Sunday, April 26, 2020

The Lockdown Chronicles #1

We've been in lockdown mode in my home state of Alabama since April 4, but schools and most jobs switched  to WFH even before that.  This being my fourth or fifth Sunday of virtual church and hanging around the kitchen for the extra cup of coffee I usually don't have time for, I became aware of

Bird Wars

You read that right.  In the midst of coronavirus, which is worse than avian flu, the winged citizens of my backyard had declared war on each other.  It was all my fault.

I have a bit of extra income at the moment.  As a counselor, I have been in part-time practice for awhile with sporadic access to a friend's office.  More recently, though, I have taken to an online platform.  Since the pandemic, the client load has doubled.  The extra income won't get me a plane ticket to Europe when travel is ok again, but it allows me some unusual splurges: a movie rental from Amazon twice in one week, Tide for the laundry, extra coffee pods, and fruit & nut blend for the bird feeder.

The fruit & nut blend turned out to be ambrosia for the birds. 

At first glance, my backyard looked like it always does--2 acres of gently rolling green grass, a clump of trees here and there (mostly popcorn trees and other volunteers) a tall poplar with the yellow flowers that have made their debut this year.  Several yards away from the full-length back windows in my kitchen is a cedar bird feeder at the top of a post about 6 feet high.  I can see it perfectly from the brim of my coffee mug.

Today I saw a battlefield.

A woodpecker has been hanging around the yard for the last couple of weeks.  I don't know how it knew that I was going to buy fruit & nut mix, but it must have known, because it doesn't really like the bird feeder all that much.  Today it was clinging to the edges that supported its considerable weight, munching without pause.  I noted that a grosbeak with splashy red markings had joined it.  The woodpecker paid the grosbeak no mind, and both gobbled as if they hadn't both been eating bugs all along.  Then it happened-- A crow the size of a C-130 came screaming out of the wooded area way in back, approached the feeder at full speed, and gave chase to the grosbeak, which high-tailed it into a bottle-brush tree.  Panicky fluttering ensued among the bottle brushes, and the crow wheeled around to approach the feeder, which it now owned, having scared the living daylights out of the woodpecker.  But before the crow could fix its unwieldy body on the edge of the feeder, out of nowhere came an enraged mockingbird.

I should add at this point, that it takes very little to enrage a mockingbird.  If she has a nest nearby, just the appearance of a happy Labrador retriever will set off her aerial acrobatics, and she will squawk until the hapless dog curls up on the porch.  I once saw an annoyed mama mocker harass a chicken snake until it slithered into a blackberry thicket.  We never saw that snake again, even though it had hung around for 2 summers, working cheap by keeping mice away.

At any rate, today's annoyed mockingbird was no different.  It flew over, under, and around the crow, making the crow's flight unbalanced and stupid-looking.  I don't know if mockingbirds are the natural advocates for grosbeaks, but they don't compete for birdseed, because they generally don't feed at bird feeders. Maybe they just don't like crows.

The crow, humiliated, retreated to the back of the yard, from whence it had come. It did not stay back there long.  In less than a minute it returned accompanied by not one, but 2 of its closest friends and allies.  They fluttered and flapped all around the bird feeder in a kind of drunken victory dance.  The mockingbird thought that was funny.  It flew out of the woodpecker's home tree, and weaved in and out of the crows' carousing.  The English ships must have appeared equally as nimble to sailors aboard the Spanish Armada.  And like the Armada, the three crows retreated, in no formation whatsoever, to the unprestigious thicket down by the pond.  After about an hour, I noted that the grosbeak and the woodpecker had returned to the buffet for lunch.

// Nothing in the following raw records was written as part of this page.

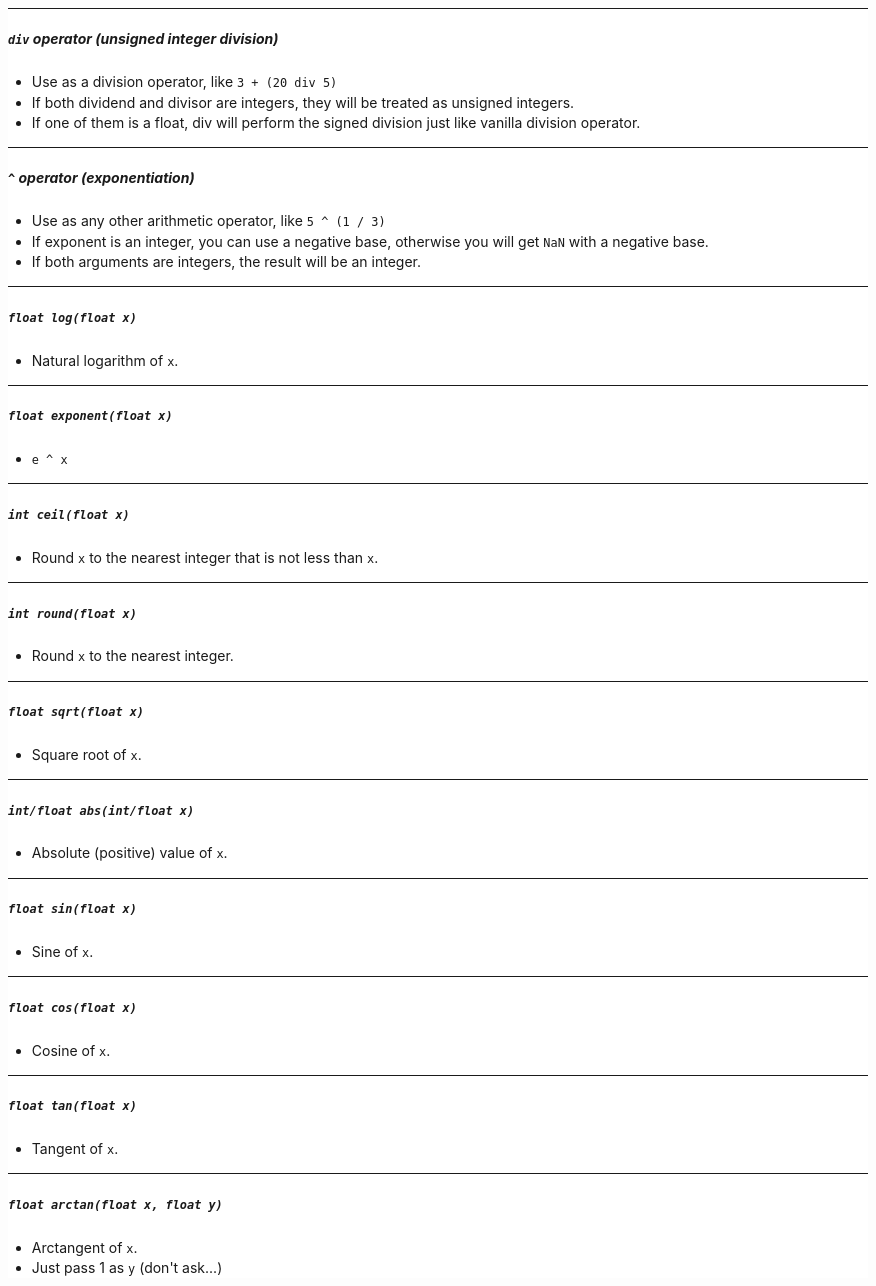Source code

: -----
##### `div` operator (unsigned integer division)
- Use as a division operator, like `3 + (20 div 5)`
- If both dividend and divisor are integers, they will be treated as unsigned integers.
- If one of them is a float, div will perform the signed division just like vanilla division operator.

-----
##### `^` operator (exponentiation)
- Use as any other arithmetic operator, like `5 ^ (1 / 3)`
- If exponent is an integer, you can use a negative base, otherwise you will get `NaN` with a negative base.
- If both arguments are integers, the result will be an integer.

-----
##### `float log(float x)`
- Natural logarithm of `x`.

-----
##### `float exponent(float x)`
- `e ^ x`

-----
##### `int ceil(float x)`
- Round `x` to the nearest integer that is not less than `x`.

-----
##### `int round(float x)`
- Round `x` to the nearest integer.

-----
##### `float sqrt(float x)`
- Square root of `x`.

-----
##### `int/float abs(int/float x)`
- Absolute (positive) value of `x`.

-----
##### `float sin(float x)`
- Sine of `x`.

-----
##### `float cos(float x)`
- Cosine of `x`.

-----
##### `float tan(float x)`
- Tangent of `x`.

-----
##### `float arctan(float x, float y)`
- Arctangent of `x`.
- Just pass 1 as `y` (don't ask...)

The mockingbird was nowhere to be seen.

Such is the routine around here during lockdown. I am extremely grateful not to be sick today, and I'll be profoundly happy to return to work some hot July day when the grocery stores are deemed safe and nothing at the gas station needs to be wiped down.  For now, I will keep TV off and social media at a distance while I keep tabs on the mini-drama happening in the world where coronavirus is not a problem.  My money is on the mockingbirds.